_Labeled area outline lines_:
---------------

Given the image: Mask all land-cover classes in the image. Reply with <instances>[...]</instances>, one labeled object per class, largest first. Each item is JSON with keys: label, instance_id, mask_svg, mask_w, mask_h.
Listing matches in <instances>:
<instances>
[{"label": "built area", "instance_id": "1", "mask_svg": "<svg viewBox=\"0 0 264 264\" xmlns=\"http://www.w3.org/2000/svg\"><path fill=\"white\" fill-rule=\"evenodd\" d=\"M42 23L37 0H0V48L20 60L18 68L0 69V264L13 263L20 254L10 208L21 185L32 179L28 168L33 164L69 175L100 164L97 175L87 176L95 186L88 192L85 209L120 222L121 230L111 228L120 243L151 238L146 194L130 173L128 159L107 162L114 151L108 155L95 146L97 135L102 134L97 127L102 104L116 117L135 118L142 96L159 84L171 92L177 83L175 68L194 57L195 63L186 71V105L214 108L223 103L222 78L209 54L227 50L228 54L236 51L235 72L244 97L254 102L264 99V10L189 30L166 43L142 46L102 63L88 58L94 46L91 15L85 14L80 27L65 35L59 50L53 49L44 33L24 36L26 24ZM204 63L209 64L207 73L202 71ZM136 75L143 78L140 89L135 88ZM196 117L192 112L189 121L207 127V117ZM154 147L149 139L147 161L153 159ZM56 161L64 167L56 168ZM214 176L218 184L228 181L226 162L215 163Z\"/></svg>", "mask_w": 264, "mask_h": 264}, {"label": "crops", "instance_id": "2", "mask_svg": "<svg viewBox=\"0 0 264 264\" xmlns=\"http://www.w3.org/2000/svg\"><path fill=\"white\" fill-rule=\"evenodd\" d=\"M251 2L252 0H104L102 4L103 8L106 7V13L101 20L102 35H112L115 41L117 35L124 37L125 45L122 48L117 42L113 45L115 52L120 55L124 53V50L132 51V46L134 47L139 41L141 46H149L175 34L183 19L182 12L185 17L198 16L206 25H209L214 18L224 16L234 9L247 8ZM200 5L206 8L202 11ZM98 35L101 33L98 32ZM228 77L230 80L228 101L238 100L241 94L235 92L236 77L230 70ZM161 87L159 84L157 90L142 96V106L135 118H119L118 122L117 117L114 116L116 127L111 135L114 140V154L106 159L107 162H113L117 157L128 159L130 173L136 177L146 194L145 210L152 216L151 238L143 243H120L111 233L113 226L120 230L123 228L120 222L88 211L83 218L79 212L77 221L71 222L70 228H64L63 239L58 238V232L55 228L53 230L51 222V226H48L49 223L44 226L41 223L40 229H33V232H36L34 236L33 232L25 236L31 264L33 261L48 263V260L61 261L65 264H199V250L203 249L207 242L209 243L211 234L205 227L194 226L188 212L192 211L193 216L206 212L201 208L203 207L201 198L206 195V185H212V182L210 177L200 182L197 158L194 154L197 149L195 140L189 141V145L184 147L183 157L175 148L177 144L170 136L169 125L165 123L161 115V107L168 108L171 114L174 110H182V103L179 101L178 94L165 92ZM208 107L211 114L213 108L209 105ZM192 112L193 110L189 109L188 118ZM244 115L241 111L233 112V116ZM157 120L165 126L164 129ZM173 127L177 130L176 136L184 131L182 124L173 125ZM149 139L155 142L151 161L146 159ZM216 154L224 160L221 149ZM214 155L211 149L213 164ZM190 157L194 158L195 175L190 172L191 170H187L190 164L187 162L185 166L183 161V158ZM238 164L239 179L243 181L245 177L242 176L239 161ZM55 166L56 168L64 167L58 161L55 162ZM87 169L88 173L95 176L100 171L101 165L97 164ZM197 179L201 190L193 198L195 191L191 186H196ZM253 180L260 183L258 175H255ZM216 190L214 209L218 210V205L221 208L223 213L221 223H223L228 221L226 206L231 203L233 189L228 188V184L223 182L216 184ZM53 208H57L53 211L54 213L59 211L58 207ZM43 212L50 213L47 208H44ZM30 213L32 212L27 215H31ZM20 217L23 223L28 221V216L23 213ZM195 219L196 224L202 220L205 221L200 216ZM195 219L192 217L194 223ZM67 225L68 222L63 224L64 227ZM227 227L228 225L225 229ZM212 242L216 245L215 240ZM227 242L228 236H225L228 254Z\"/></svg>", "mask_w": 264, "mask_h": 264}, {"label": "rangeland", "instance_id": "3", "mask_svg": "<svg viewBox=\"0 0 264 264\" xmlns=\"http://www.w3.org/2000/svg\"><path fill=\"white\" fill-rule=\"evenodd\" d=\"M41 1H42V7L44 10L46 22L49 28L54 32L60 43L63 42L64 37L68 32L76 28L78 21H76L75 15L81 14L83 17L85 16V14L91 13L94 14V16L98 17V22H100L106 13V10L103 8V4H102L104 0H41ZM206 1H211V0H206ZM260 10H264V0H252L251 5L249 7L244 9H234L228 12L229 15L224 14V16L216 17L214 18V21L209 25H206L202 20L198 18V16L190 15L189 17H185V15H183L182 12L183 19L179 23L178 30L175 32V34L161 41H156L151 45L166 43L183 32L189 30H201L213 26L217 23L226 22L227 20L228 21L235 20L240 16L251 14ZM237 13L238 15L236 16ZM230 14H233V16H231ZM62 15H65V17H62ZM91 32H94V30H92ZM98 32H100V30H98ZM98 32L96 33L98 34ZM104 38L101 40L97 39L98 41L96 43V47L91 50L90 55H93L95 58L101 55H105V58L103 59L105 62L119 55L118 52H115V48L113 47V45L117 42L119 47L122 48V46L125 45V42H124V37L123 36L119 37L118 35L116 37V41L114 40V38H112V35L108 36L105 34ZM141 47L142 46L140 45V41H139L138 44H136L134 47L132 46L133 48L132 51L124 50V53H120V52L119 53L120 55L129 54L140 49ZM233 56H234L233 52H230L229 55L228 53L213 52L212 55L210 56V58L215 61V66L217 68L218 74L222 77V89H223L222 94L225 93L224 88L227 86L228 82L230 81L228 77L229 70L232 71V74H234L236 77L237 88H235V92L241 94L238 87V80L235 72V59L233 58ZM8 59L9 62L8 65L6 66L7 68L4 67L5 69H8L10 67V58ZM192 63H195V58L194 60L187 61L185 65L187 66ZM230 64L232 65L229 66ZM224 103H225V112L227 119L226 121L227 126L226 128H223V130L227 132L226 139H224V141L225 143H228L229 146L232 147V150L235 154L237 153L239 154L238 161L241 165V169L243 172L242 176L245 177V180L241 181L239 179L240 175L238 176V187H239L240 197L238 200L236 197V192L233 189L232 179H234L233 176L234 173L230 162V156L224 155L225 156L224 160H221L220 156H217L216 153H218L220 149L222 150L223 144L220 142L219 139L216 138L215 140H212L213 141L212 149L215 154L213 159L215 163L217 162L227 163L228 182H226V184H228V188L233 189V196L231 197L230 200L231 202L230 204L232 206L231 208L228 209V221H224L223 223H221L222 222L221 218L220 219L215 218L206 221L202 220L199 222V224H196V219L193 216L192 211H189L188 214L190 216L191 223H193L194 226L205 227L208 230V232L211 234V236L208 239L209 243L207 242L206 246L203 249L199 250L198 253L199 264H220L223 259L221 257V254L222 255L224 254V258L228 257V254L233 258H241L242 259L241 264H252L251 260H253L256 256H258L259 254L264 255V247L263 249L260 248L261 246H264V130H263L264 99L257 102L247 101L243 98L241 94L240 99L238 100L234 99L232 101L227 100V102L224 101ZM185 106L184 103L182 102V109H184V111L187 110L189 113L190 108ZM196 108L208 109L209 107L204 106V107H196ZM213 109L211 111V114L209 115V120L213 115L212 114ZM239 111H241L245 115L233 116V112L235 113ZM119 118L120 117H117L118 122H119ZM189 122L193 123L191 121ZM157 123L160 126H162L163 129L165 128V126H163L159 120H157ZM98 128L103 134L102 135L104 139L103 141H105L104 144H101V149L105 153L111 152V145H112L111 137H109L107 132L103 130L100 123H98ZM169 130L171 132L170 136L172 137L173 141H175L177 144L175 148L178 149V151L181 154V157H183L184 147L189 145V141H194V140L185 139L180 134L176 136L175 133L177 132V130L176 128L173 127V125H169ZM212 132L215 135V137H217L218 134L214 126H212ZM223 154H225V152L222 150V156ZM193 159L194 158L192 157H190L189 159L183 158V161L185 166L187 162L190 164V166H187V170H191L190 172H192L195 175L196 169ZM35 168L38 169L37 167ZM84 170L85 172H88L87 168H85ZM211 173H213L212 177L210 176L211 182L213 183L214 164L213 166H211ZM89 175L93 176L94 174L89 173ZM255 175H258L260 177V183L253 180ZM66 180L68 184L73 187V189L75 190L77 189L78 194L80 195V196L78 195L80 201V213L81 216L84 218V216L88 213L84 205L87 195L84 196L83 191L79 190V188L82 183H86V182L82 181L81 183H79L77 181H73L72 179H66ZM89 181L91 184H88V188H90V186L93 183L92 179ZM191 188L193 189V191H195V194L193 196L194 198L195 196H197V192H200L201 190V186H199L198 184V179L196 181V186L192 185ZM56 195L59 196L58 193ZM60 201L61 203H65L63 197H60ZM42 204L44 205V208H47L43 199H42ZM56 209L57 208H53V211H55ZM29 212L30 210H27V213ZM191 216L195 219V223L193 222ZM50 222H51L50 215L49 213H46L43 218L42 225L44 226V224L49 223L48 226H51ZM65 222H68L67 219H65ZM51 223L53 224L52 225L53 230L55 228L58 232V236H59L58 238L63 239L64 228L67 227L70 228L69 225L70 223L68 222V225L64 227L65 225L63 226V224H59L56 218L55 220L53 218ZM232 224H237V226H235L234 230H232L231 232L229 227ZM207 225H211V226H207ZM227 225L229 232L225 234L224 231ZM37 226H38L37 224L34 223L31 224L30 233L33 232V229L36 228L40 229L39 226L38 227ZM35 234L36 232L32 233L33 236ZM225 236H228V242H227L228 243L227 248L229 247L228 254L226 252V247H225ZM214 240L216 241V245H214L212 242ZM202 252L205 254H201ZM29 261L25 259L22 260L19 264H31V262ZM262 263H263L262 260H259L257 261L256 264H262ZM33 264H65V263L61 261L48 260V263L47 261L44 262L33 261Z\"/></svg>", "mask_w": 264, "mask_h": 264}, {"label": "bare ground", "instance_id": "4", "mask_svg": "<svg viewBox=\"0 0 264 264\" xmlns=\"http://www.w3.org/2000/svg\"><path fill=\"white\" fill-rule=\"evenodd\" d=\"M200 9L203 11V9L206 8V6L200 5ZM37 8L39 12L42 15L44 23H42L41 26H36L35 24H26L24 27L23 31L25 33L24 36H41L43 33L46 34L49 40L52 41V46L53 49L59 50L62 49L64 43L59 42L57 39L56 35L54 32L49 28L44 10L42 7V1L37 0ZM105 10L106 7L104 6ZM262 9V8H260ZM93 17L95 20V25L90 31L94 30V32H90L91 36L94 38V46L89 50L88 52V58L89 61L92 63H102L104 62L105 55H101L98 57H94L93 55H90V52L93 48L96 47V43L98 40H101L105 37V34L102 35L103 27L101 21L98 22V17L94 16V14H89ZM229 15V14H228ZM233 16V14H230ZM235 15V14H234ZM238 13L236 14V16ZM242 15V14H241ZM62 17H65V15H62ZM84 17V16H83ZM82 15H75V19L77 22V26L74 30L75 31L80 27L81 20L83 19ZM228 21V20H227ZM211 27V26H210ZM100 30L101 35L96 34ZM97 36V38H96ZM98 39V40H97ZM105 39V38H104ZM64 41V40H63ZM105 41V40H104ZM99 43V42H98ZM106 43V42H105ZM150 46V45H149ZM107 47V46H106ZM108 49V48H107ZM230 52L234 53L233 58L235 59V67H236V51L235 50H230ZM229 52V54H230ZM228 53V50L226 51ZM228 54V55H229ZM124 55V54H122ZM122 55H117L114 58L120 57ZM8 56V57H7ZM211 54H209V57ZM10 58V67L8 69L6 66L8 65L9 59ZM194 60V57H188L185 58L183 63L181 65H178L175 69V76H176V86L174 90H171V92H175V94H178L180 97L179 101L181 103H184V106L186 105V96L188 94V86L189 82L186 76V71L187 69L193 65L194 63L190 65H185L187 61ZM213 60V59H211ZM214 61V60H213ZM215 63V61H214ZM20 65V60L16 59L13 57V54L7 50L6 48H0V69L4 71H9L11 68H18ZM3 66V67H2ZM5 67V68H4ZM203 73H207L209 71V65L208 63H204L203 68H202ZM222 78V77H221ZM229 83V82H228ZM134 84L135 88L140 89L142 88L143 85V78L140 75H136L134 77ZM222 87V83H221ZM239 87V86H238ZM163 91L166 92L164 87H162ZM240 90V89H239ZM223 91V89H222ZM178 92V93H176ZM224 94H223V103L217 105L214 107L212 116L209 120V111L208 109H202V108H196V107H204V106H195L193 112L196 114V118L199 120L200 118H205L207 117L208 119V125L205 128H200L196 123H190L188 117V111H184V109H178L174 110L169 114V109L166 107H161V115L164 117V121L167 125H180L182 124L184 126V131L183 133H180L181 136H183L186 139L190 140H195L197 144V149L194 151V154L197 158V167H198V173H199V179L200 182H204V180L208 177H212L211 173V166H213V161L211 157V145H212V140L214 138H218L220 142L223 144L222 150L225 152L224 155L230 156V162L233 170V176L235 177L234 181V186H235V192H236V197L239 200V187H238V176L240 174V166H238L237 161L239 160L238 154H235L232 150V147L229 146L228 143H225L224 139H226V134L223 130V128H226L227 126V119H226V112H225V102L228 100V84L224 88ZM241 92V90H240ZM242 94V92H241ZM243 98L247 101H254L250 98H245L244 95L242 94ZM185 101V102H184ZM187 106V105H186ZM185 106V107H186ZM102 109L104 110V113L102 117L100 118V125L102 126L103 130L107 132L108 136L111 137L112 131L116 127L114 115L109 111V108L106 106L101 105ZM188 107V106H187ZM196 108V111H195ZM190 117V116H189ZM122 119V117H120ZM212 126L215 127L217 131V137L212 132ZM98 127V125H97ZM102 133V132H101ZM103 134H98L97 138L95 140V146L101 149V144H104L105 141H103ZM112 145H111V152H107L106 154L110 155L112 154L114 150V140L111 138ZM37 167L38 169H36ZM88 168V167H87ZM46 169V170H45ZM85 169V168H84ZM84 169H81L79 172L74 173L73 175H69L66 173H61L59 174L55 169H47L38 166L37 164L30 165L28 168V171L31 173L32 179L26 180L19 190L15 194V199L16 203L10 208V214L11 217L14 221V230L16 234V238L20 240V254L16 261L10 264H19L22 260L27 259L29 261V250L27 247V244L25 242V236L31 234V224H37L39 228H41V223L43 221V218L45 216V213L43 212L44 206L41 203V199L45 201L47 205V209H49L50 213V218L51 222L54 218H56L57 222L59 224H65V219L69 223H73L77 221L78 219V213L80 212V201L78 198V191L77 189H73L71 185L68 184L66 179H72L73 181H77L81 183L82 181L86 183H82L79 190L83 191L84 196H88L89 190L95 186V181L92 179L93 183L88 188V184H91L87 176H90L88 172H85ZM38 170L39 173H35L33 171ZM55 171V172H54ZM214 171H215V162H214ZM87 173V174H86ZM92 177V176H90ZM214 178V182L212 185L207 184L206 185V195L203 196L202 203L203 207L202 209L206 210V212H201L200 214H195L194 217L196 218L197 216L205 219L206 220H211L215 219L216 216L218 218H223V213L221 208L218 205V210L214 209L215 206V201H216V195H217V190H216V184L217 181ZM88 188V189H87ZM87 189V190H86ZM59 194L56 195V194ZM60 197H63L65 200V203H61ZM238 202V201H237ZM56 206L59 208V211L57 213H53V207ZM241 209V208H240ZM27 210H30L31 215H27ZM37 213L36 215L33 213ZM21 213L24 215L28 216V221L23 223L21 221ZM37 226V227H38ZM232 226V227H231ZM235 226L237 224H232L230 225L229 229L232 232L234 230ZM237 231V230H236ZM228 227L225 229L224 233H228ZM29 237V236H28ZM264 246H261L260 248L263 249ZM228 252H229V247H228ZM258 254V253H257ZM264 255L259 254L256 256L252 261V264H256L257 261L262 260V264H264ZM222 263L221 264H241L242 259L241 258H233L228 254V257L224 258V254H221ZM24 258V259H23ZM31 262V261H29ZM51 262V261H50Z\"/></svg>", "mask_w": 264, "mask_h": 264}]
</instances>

---------------

_The request_: Count the lines above that contain the string "instances". Case matters, and the reply should be only the number.

_Reply_: 4